When a person develops chronic kidney disease (CKD), their kidneys slowly stop functioning over months or years. Usually, the kidneys filter excess fluid and waste from the blood, as the kidneys fail, these fluids accumulate.
There are no symptoms of CKD in the early stages, but if a person does not receive treatment, CKD will progress to end stage kidney disease; this requires dialysis treatment or a kidney transplant.
Scientists have estimated that 14% of the United States population has CKD.
People with kidney disease are also at a much higher risk of developing cardiovascular disease, which is the most common cause of death in people with CKD. Cardiovascular disease death rates in people undergoing dialysis are 10–20 times greater than in the general population.
High blood pressure or diabetes commonly causes CKD, but it can also develop because of HIV infection or exposure to toxins or heavy metals. Sometimes, the primary cause of a person’s CKD remains unknown.
There is no cure for CKD, although lifestyle changes can help prevent the condition from getting worse. People in later stages of the disease need expensive renal replacement therapy, for example, kidney dialysis or a kidney transplant to survive.
How many people have CKD?
The Lancet recently published a study to calculate the global health burden of CKD as part of the annual Global Burden of Disease study.
This observational epidemiological study was one among many designed to calculate and compare the health impact of 359 diseases and injuries, and 85 risk factors across 195 countries.

ACTIVITIES
1) Translate this sentence from the passage on chronic kidney disease into Spanish: "Scientists have estimated that 14% of the United States population has CKD."
2) According to the passage on chronic kidney disease, what is the most common cause of death in people with CKD?

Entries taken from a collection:
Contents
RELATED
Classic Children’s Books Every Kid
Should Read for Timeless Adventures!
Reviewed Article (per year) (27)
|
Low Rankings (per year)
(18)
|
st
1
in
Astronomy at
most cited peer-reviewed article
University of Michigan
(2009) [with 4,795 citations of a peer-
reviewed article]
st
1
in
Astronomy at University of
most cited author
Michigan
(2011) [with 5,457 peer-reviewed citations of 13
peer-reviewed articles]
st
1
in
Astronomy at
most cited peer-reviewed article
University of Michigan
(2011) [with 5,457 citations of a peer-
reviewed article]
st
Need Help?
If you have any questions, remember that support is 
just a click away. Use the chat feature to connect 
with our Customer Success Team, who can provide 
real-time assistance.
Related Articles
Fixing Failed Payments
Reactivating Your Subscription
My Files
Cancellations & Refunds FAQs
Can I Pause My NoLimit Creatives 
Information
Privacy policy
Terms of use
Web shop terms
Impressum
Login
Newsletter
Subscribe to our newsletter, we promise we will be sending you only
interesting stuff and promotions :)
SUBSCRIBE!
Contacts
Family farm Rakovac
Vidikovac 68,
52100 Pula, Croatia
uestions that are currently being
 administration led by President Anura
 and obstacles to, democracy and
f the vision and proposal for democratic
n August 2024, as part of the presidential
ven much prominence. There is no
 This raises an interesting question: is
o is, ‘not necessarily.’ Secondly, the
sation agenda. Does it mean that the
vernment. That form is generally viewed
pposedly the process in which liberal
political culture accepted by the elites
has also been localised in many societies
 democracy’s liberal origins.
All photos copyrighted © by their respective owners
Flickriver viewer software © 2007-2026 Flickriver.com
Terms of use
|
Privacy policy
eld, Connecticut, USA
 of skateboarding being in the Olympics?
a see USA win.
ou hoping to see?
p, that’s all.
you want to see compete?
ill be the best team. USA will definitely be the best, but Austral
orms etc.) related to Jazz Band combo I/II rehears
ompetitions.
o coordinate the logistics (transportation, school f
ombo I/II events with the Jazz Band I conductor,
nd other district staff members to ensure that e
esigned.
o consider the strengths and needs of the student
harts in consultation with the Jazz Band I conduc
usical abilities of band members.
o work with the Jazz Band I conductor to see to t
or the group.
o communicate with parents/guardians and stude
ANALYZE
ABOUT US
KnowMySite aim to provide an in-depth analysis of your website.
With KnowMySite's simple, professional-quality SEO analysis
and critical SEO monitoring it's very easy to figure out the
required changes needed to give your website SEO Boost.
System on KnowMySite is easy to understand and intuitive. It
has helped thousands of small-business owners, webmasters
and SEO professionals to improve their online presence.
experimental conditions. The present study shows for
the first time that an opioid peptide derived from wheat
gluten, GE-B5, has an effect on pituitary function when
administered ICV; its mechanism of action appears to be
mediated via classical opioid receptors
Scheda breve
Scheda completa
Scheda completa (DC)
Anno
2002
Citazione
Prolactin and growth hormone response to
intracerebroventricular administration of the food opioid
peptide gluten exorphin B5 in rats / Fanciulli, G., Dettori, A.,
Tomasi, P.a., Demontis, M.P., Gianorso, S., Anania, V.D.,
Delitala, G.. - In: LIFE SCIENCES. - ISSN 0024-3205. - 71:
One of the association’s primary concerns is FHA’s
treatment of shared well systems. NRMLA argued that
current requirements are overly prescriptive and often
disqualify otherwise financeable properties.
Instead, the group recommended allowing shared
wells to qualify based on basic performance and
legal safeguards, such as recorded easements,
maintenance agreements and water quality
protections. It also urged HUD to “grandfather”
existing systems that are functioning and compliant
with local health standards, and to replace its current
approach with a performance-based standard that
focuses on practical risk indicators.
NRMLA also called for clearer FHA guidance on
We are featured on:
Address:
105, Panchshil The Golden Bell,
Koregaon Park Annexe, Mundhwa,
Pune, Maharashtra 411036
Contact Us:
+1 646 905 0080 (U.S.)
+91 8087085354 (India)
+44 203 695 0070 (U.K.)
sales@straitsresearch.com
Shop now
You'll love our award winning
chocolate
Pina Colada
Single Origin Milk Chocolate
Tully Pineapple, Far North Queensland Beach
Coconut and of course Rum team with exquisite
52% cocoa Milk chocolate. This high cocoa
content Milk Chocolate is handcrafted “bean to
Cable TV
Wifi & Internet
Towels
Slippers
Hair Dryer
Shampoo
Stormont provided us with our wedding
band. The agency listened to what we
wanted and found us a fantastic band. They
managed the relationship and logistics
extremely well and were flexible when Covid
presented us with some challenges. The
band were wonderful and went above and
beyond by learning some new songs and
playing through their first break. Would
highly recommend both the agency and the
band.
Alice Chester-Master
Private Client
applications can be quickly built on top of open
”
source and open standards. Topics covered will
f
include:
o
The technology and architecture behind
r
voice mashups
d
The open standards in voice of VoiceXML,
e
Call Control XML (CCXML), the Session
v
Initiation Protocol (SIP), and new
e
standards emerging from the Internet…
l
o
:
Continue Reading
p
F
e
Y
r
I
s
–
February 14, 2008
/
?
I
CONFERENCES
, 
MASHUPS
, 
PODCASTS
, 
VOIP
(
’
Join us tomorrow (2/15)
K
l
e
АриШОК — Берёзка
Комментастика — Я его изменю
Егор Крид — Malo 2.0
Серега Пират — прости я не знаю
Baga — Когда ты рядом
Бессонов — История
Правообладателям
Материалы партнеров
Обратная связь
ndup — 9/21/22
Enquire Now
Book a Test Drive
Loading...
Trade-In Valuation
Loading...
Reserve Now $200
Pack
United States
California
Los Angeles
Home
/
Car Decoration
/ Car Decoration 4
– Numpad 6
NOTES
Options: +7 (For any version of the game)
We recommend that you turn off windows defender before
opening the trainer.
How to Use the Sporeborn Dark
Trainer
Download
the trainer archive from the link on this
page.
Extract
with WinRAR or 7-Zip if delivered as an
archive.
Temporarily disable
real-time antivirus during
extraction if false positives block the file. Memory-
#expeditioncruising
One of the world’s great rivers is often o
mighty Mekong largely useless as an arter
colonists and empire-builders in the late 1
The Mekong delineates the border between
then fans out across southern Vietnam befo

ANSWERS FOR THE EXERCISE
1) Los científicos han estimado que el 14 % de la población de los Estados Unidos tiene enfermedad renal crónica.

2) Cardiovascular disease.